TRECHO SELECIONADO –
┄┄┄┄┄┄
Rousseau dizia que o Estado se formou da união de pessoas através de um contrato, um pacto social firmado pela maioria, na qual os integrantes abdicavam de uma parcela de sua liberdade individual para receberem em troca um outro tipo de liberdade, equivalente a primeira: a coletiva. Esse contrato visa o bem-estar social. E ainda é esse o papel do Estado atualmente, que deve fornecer o mínimo de condições possíveis para as pessoas. Ele deve dar gratuitamente educação, saúde, cultura e até mesmo moradia, como é previsto na Constituição Brasileira, por exemplo.

Art. 6º São direitos sociais a educação, a saúde, o trabalho, a moradia, o lazer, a segurança, a previdência social, a proteção à maternidade e à infância, a assistência aos desamparados, na forma desta Constituição.

Apesar disso, a teoria é diferente da prática e observa-se que a decadência do ensino e da saúde pública. As pessoas de classe média pagam por serviços que deveriam ser ofertados pelo responsável por zelar pelo bem-estar.
┄┄┄┄┄┄
TAREFA A – No trecho sobre o contrato social, o que o Estado deve oferecer gratuitamente? Liste todos os itens.
TAREFA B – Resuma o parágrafo do trecho sobre o contrato social que começa com "Rousseau dizia que", mantendo os fatos principais.
TAREFA C – Retome o trecho sobre o contrato social a partir da última frase e continue a escrevê-lo.
┄┄┄┄┄┄
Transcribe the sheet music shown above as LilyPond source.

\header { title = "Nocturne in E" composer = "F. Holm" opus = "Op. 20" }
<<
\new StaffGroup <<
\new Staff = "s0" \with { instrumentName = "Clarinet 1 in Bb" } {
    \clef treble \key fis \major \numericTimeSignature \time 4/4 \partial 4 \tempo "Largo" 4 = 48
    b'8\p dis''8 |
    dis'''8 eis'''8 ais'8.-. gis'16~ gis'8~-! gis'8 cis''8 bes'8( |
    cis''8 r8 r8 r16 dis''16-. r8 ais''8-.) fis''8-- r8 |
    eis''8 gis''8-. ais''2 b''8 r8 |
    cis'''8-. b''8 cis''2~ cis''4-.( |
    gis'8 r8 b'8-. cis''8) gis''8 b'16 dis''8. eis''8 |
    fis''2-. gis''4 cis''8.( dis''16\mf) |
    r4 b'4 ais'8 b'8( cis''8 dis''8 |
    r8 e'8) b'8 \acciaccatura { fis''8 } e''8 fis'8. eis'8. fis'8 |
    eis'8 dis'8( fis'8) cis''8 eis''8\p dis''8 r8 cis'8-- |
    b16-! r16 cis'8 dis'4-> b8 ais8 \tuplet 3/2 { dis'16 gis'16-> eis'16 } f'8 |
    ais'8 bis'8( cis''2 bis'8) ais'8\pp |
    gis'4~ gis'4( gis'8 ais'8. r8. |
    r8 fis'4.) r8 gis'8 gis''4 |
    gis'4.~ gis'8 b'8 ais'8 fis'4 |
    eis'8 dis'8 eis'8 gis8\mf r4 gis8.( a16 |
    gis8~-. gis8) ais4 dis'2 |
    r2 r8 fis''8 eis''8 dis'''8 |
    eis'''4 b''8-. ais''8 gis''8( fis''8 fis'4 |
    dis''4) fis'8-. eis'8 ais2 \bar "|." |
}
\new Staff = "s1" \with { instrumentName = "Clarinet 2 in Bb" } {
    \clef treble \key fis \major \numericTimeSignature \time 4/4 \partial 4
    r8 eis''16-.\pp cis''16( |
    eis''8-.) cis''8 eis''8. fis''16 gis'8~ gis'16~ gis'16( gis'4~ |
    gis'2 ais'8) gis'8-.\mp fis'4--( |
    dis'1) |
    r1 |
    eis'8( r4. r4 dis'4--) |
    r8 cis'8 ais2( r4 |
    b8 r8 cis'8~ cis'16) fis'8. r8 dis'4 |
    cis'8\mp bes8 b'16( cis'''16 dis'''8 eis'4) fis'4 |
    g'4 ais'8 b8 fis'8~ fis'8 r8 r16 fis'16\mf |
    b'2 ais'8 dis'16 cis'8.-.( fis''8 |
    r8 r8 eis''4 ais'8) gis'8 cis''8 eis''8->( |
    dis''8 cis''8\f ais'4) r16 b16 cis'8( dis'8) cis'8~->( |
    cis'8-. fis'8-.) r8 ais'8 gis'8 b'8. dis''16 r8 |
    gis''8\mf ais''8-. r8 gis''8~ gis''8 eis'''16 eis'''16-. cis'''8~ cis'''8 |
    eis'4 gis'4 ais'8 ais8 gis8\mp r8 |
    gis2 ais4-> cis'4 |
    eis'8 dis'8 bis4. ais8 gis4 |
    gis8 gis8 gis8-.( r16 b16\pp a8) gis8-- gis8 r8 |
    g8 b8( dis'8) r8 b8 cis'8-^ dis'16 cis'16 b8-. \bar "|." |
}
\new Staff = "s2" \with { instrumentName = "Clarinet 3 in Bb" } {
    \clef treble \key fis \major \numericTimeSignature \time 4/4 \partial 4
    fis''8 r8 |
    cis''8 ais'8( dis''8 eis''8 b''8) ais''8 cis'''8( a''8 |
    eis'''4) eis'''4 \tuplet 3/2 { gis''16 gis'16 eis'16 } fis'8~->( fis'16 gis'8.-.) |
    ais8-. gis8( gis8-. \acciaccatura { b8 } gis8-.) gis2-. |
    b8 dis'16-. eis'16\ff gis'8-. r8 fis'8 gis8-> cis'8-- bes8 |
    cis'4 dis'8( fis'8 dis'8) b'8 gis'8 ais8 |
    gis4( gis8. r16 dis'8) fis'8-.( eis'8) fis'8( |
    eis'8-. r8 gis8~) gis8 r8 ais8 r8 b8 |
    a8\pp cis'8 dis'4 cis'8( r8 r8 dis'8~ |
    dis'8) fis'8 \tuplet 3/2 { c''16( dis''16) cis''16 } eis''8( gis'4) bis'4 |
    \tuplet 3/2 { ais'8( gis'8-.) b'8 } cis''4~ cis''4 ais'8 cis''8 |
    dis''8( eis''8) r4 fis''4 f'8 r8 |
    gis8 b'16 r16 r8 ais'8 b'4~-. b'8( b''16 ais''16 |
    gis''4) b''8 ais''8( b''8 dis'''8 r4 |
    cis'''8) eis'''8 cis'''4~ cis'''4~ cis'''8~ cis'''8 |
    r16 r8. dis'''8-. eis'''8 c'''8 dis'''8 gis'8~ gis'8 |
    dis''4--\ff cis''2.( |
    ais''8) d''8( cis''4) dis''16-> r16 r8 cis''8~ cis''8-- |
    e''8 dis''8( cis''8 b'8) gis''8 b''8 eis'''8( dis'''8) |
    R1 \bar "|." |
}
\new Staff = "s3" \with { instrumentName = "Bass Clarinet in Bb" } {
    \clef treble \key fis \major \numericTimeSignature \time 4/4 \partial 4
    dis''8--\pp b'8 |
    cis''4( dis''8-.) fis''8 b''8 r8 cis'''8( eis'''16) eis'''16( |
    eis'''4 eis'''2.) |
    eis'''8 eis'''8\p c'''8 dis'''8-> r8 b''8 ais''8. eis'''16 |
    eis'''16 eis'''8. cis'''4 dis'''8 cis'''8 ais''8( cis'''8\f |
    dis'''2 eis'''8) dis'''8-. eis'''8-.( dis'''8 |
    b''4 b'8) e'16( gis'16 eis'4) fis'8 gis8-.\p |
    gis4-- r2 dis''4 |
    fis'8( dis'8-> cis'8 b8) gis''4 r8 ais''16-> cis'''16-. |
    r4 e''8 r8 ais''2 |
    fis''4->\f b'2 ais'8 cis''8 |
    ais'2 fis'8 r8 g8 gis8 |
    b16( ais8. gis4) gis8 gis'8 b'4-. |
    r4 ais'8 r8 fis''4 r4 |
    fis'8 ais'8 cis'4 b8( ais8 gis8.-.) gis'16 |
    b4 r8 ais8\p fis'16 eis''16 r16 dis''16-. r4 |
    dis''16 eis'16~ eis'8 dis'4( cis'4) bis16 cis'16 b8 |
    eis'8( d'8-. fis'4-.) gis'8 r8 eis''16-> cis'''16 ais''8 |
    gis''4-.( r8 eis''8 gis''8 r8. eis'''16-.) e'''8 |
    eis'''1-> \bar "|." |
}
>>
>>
┄┄┄┄┄┄
RESPOSTA ESCRITA A –
- educação
- saúde
- cultura
- moradia

RESPOSTA ESCRITA B – Para Rousseau, o Estado surgiu de um pacto social firmado pela maioria. Nele, as pessoas cedem parte da liberdade individual em troca de uma liberdade coletiva equivalente, visando o bem-estar social. Esse ainda é hoje o papel do Estado: garantir condições mínimas e oferecer gratuitamente educação, saúde, cultura e até moradia, como prevê a Constituição Brasileira.

RESPOSTA ESCRITA C –
É difícil tentar entender e comparar algumas atividades tomadas pelo Estado. Isso porque a “razão” dele é diferente da individual. Segundo Bobbio, por ‘razão do Estado’ entende-se aquele conjunto de princípios e máximas com base nas quais as ações que não seriam justificadas se cumpridas por um indivíduo isolado não são apenas justificadas mas em alguns casos de fato exaltadas e glorificadas se cumpridas pelo príncipe, ou por qualquer pessoa exerça o poder em nome do Estado.

Em outras palavras, a razão do Estado é a política e a do indivíduo é a moral, que o impede dou instiga a fazer algo de acordo com a concepção própria de certo ou errado.

Os objetivos, certas vezes, são desviados por causa da ambição dos representantes do povo, os quais olvidam as necessidades dos que o elegeram e apenas almejam poder. Na tipologia clássica se diz que o poder seria o meio utilizado para se adquirir algo, alguma vantagem. Na época de Aristóteles, classificava-se o poder em paterno, despótico e político. Nesse último estariam em questão tanto os interesses dos governantes quanto os dos governados, todavia, numa forma corrupta de governo, existe somente os dos primeiros.

Já na tipologia moderna, a ordenação do poder ocorre de acordo com os meios utilizados pelo sujeito ativo para direcionar o comportamento do sujeito passivo. Sendo assim, há o poder econômico, o poder ideológico e o poder político. No econômico, usa-se a posse de bens necessários para influenciar aqueles que não os possuem.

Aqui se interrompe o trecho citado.